→ EXERCISE REQUIREMENTS
Retype each record below word for word, pictures excluded.

→ Page-level text extractions

+--

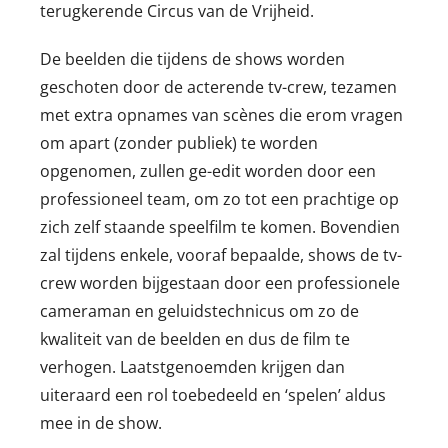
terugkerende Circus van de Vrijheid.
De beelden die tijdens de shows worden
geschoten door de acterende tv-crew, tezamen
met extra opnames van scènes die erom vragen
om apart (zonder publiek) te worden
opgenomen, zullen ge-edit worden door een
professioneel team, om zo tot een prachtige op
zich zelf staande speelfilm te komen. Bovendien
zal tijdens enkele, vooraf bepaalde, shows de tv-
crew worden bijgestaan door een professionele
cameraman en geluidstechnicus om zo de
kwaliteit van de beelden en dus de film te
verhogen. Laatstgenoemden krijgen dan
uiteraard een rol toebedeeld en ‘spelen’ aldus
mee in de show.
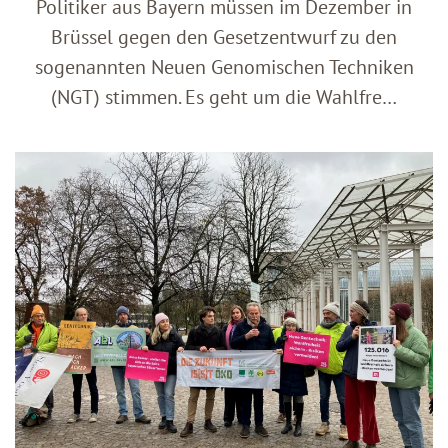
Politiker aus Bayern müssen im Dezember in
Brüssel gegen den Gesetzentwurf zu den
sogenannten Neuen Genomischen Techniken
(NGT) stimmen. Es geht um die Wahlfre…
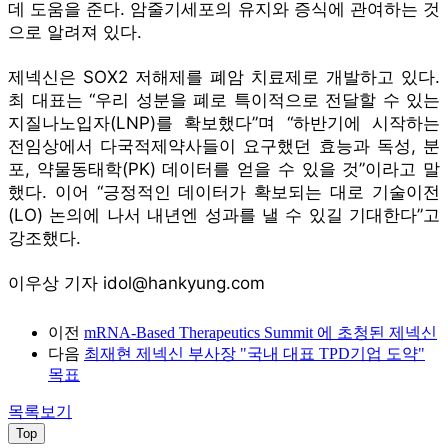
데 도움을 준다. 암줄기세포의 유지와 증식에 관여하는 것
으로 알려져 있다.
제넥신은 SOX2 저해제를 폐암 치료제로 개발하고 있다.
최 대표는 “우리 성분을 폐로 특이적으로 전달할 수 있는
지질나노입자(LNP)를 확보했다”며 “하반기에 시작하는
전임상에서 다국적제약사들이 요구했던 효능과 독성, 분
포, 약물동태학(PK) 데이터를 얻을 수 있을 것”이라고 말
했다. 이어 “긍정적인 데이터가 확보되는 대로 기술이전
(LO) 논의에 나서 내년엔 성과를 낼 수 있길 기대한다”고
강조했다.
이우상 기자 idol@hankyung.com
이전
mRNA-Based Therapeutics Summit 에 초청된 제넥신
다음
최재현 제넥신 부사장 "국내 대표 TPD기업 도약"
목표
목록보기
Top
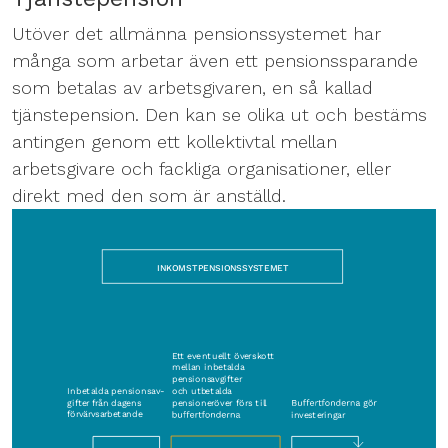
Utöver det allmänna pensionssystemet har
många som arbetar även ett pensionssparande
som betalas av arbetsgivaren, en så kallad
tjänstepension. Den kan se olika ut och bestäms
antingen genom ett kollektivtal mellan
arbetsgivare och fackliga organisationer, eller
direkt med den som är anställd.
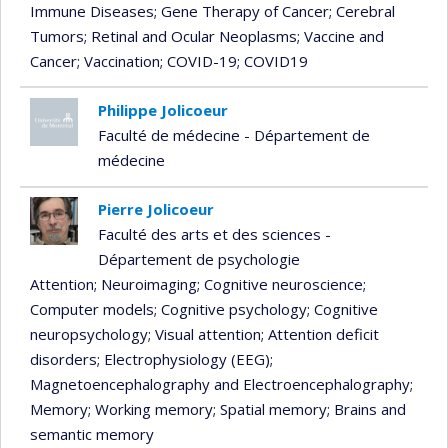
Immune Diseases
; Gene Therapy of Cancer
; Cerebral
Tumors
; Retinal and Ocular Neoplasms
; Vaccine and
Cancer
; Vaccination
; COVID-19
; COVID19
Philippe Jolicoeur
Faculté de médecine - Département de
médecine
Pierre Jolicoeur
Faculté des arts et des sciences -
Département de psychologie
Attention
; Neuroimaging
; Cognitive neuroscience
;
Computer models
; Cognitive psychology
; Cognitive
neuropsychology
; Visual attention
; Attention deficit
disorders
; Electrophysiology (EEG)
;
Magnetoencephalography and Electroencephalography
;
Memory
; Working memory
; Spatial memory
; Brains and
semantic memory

+--

→ ANSWER TO THIS TASK
terugkerende Circus van de Vrijheid.
De beelden die tijdens de shows worden
geschoten door de acterende tv-crew, tezamen
met extra opnames van scènes die erom vragen
om apart (zonder publiek) te worden
opgenomen, zullen ge-edit worden door een
professioneel team, om zo tot een prachtige op
zich zelf staande speelfilm te komen. Bovendien
zal tijdens enkele, vooraf bepaalde, shows de tv-
crew worden bijgestaan door een professionele
cameraman en geluidstechnicus om zo de
kwaliteit van de beelden en dus de film te
verhogen. Laatstgenoemden krijgen dan
uiteraard een rol toebedeeld en ‘spelen’ aldus
mee in de show.
Politiker aus Bayern müssen im Dezember in
Brüssel gegen den Gesetzentwurf zu den
sogenannten Neuen Genomischen Techniken
(NGT) stimmen. Es geht um die Wahlfre…
데 도움을 준다. 암줄기세포의 유지와 증식에 관여하는 것
으로 알려져 있다.
제넥신은 SOX2 저해제를 폐암 치료제로 개발하고 있다.
최 대표는 “우리 성분을 폐로 특이적으로 전달할 수 있는
지질나노입자(LNP)를 확보했다”며 “하반기에 시작하는
전임상에서 다국적제약사들이 요구했던 효능과 독성, 분
포, 약물동태학(PK) 데이터를 얻을 수 있을 것”이라고 말
했다. 이어 “긍정적인 데이터가 확보되는 대로 기술이전
(LO) 논의에 나서 내년엔 성과를 낼 수 있길 기대한다”고
강조했다.
이우상 기자 idol@hankyung.com
이전
mRNA-Based Therapeutics Summit 에 초청된 제넥신
다음
최재현 제넥신 부사장 "국내 대표 TPD기업 도약"
목표
목록보기
Top
Utöver det allmänna pensionssystemet har
många som arbetar även ett pensionssparande
som betalas av arbetsgivaren, en så kallad
tjänstepension. Den kan se olika ut och bestäms
antingen genom ett kollektivtal mellan
arbetsgivare och fackliga organisationer, eller
direkt med den som är anställd.
Immune Diseases
; Gene Therapy of Cancer
; Cerebral
Tumors
; Retinal and Ocular Neoplasms
; Vaccine and
Cancer
; Vaccination
; COVID-19
; COVID19
Philippe Jolicoeur
Faculté de médecine - Département de
médecine
Pierre Jolicoeur
Faculté des arts et des sciences -
Département de psychologie
Attention
; Neuroimaging
; Cognitive neuroscience
;
Computer models
; Cognitive psychology
; Cognitive
neuropsychology
; Visual attention
; Attention deficit
disorders
; Electrophysiology (EEG)
;
Magnetoencephalography and Electroencephalography
;
Memory
; Working memory
; Spatial memory
; Brains and
semantic memory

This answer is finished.